▸ **Exercise instructions**
Copy the rows below without changes, from the line containing "channels, making it easier for like-minded" through the line containing "September 2018", including both of those lines. Leave out the pictures.

▸ **Input for this task**
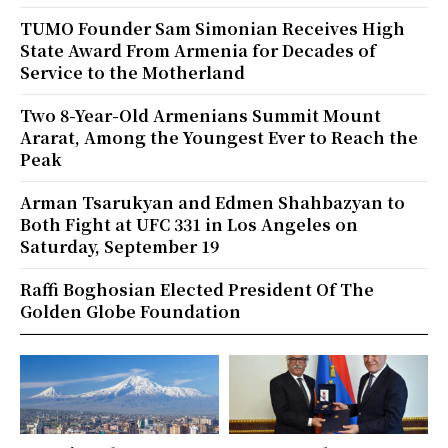
TUMO Founder Sam Simonian Receives High
State Award From Armenia for Decades of
Service to the Motherland
Two 8-Year-Old Armenians Summit Mount
Ararat, Among the Youngest Ever to Reach the
Peak
Arman Tsarukyan and Edmen Shahbazyan to
Both Fight at UFC 331 in Los Angeles on
Saturday, September 19
Raffi Boghosian Elected President Of The
Golden Globe Foundation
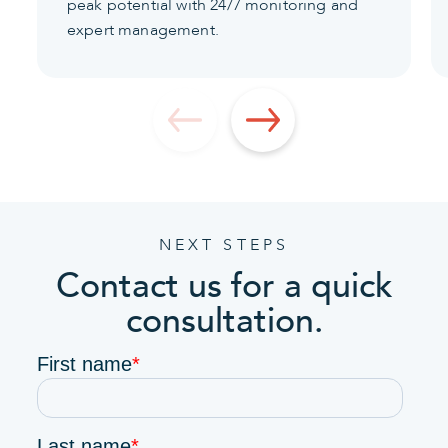
peak potential with 24/7 monitoring and
expert management.
NEXT STEPS
Contact us for a quick
consultation.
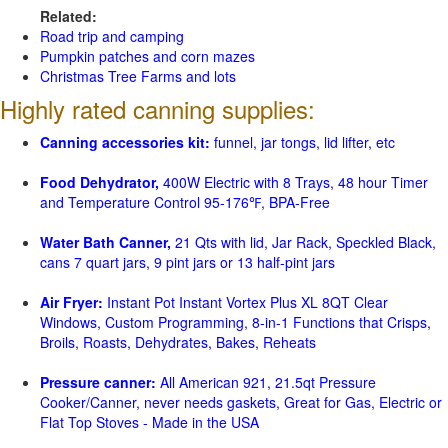
Related:
Road trip and camping
Pumpkin patches and corn mazes
Christmas Tree Farms and lots
Highly rated canning supplies:
Canning accessories kit:
funnel, jar tongs, lid lifter, etc
Food Dehydrator,
400W Electric with 8 Trays, 48 hour Timer
and Temperature Control 95-176℉, BPA-Free
Water Bath Canner,
21 Qts with lid, Jar Rack, Speckled Black,
cans 7 quart jars, 9 pint jars or 13 half-pint jars
Air Fryer:
Instant Pot Instant Vortex Plus XL 8QT Clear
Windows, Custom Programming, 8-in-1 Functions that Crisps,
Broils, Roasts, Dehydrates, Bakes, Reheats
Pressure canner:
All American 921, 21.5qt Pressure
Cooker/Canner, never needs gaskets, Great for Gas, Electric or
Flat Top Stoves - Made in the USA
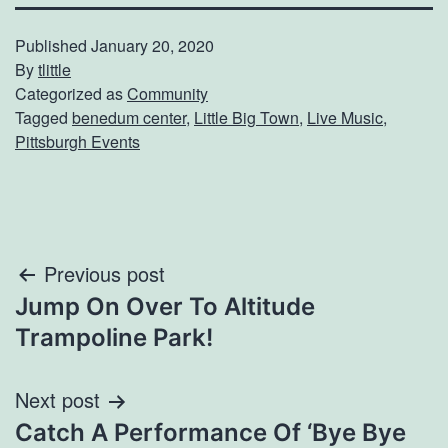
Published
January 20, 2020
By
tlittle
Categorized as
Community
Tagged
benedum center
,
Little Big Town
,
Live Music
,
Pittsburgh Events
Post
Previous post
Jump On Over To Altitude
navigation
Trampoline Park!
Next post
Catch A Performance Of ‘Bye Bye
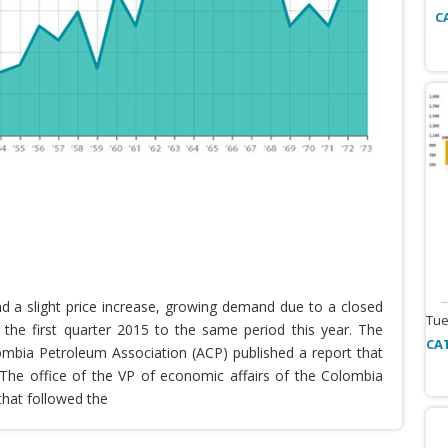
C
nd a slight price increase, growing demand due to a closed
Tue
the first quarter 2015 to the same period this year. The
CA
lombia Petroleum Association (ACP) published a report that
he office of the VP of economic affairs of the Colombia
that followed the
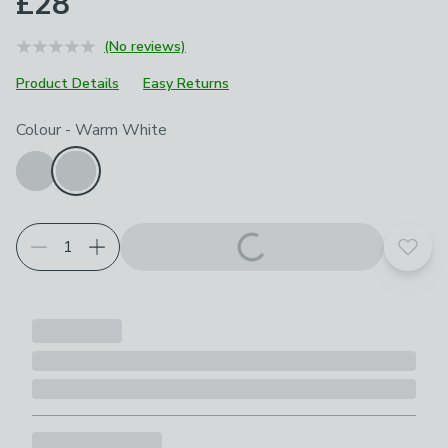
£28
(No reviews)
Product Details
Easy Returns
Choose your product options
Colour
-
Warm White
Add t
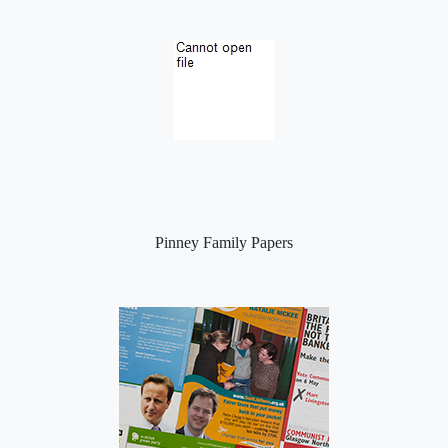
Pinney Family Papers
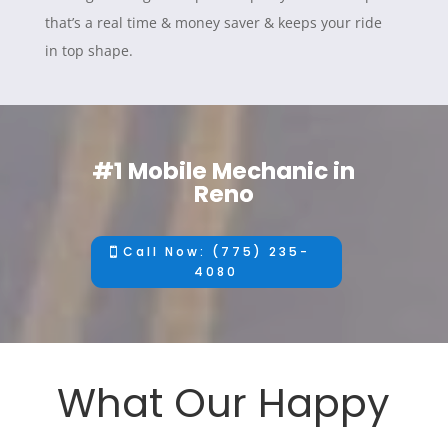
that’s a real time & money saver & keeps your ride
in top shape.
#1 Mobile Mechanic in
Reno
Call Now: (775) 235-
4080
What Our Happy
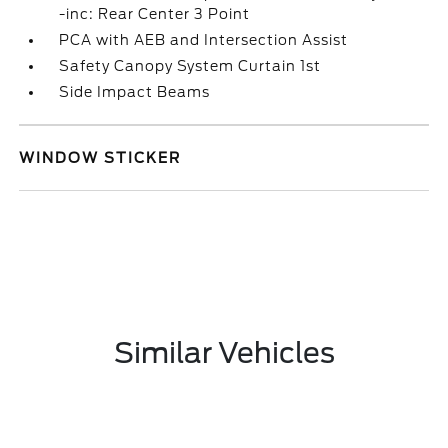
-inc: Rear Center 3 Point
PCA with AEB and Intersection Assist
Safety Canopy System Curtain 1st
Side Impact Beams
WINDOW STICKER
Similar Vehicles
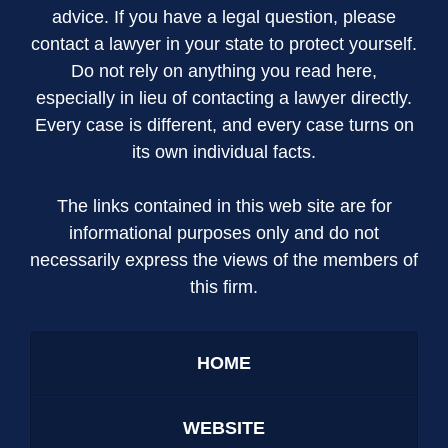
advice. If you have a legal question, please
contact a lawyer in your state to protect yourself.
Do not rely on anything you read here,
especially in lieu of contacting a lawyer directly.
Every case is different, and every case turns on
its own individual facts.
The links contained in this web site are for
informational purposes only and do not
necessarily express the views of the members of
this firm.
HOME
WEBSITE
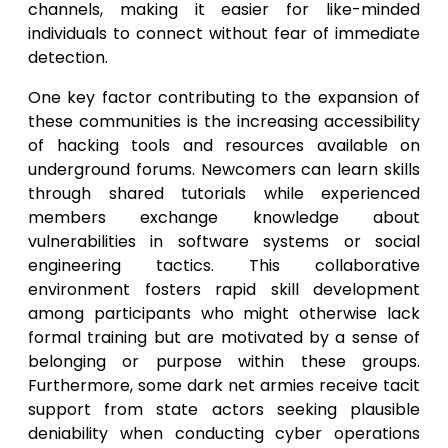
channels, making it easier for like-minded
individuals to connect without fear of immediate
detection.
One key factor contributing to the expansion of
these communities is the increasing accessibility
of hacking tools and resources available on
underground forums. Newcomers can learn skills
through shared tutorials while experienced
members exchange knowledge about
vulnerabilities in software systems or social
engineering tactics. This collaborative
environment fosters rapid skill development
among participants who might otherwise lack
formal training but are motivated by a sense of
belonging or purpose within these groups.
Furthermore, some dark net armies receive tacit
support from state actors seeking plausible
deniability when conducting cyber operations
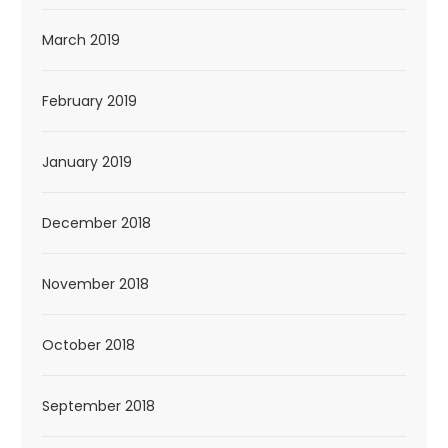
March 2019
February 2019
January 2019
December 2018
November 2018
October 2018
September 2018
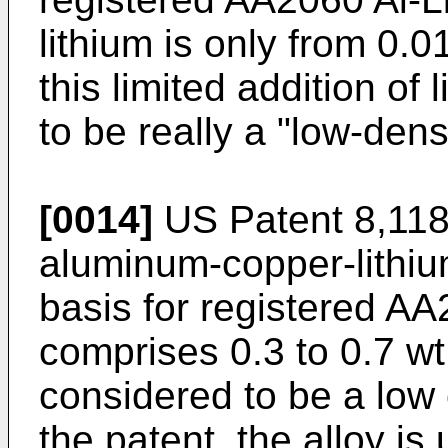
lithium is only from 0.
this limited addition of 
to be really a "low-densi
[0014]
US Patent 8,11
aluminum-copper-lithium
basis for registered AA2
comprises 0.3 to 0.7 wt.
considered to be a low 
the patent, the alloy is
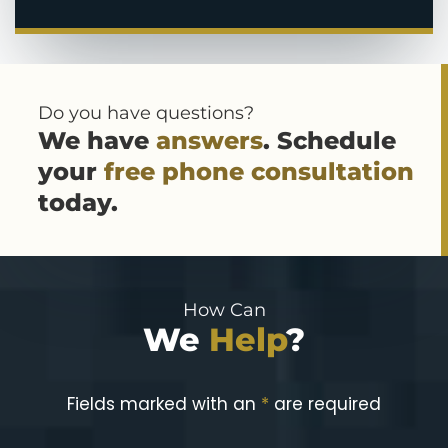
Do you have questions?
We have
answers
. Schedule
your
free phone consultation
today.
How Can
We
Help
?
Fields marked with an
*
are required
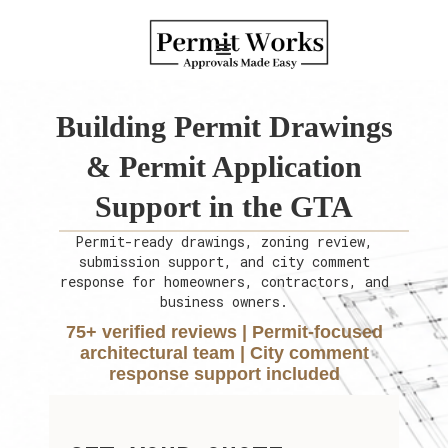
Building Permit Drawings
& Permit Application
Support in the GTA
Permit-ready drawings, zoning review,
submission support, and city comment
response for homeowners, contractors, and
business owners.
75+ verified reviews | Permit-focused
architectural team | City comment
response support included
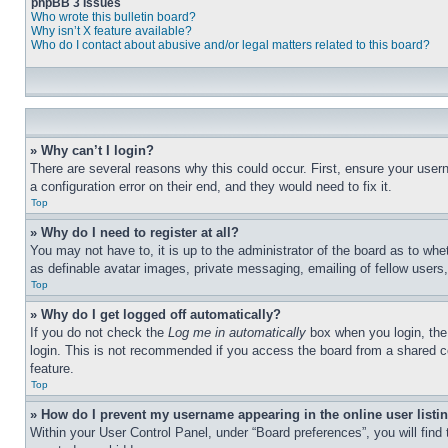
phpBB 3 Issues
Who wrote this bulletin board?
Why isn’t X feature available?
Who do I contact about abusive and/or legal matters related to this board?
» Why can’t I login?
There are several reasons why this could occur. First, ensure your user
a configuration error on their end, and they would need to fix it.
Top
» Why do I need to register at all?
You may not have to, it is up to the administrator of the board as to whe
as definable avatar images, private messaging, emailing of fellow users
Top
» Why do I get logged off automatically?
If you do not check the
Log me in automatically
box when you login, the 
login. This is not recommended if you access the board from a shared com
feature.
Top
» How do I prevent my username appearing in the online user listi
Within your User Control Panel, under “Board preferences”, you will find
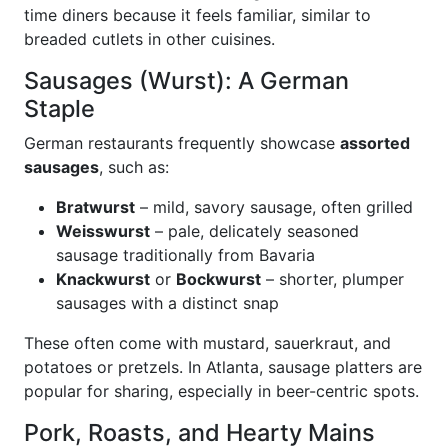
time diners because it feels familiar, similar to
breaded cutlets in other cuisines.
Sausages (Wurst): A German
Staple
German restaurants frequently showcase
assorted
sausages
, such as:
Bratwurst
– mild, savory sausage, often grilled
Weisswurst
– pale, delicately seasoned
sausage traditionally from Bavaria
Knackwurst
or
Bockwurst
– shorter, plumper
sausages with a distinct snap
These often come with mustard, sauerkraut, and
potatoes or pretzels. In Atlanta, sausage platters are
popular for sharing, especially in beer-centric spots.
Pork, Roasts, and Hearty Mains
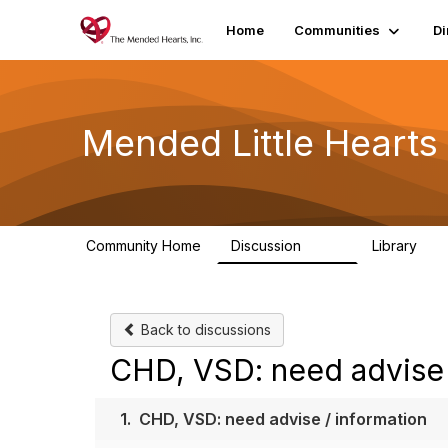
Home
Communities
Di
Mended Little Heart
Community Home
Discussion
Library
503
21
Back to discussions
CHD, VSD: need advise 
1.
CHD, VSD: need advise / information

▸ **Answer space**
channels, making it easier for like-minded
individuals to connect without fear of immediate
detection.
One key factor contributing to the expansion of
these communities is the increasing accessibility
of hacking tools and resources available on
underground forums. Newcomers can learn skills
through shared tutorials while experienced
members exchange knowledge about
vulnerabilities in software systems or social
engineering tactics. This collaborative
environment fosters rapid skill development
among participants who might otherwise lack
formal training but are motivated by a sense of
belonging or purpose within these groups.
Furthermore, some dark net armies receive tacit
support from state actors seeking plausible
deniability when conducting cyber operations
March 2019
February 2019
January 2019
December 2018
November 2018
October 2018
September 2018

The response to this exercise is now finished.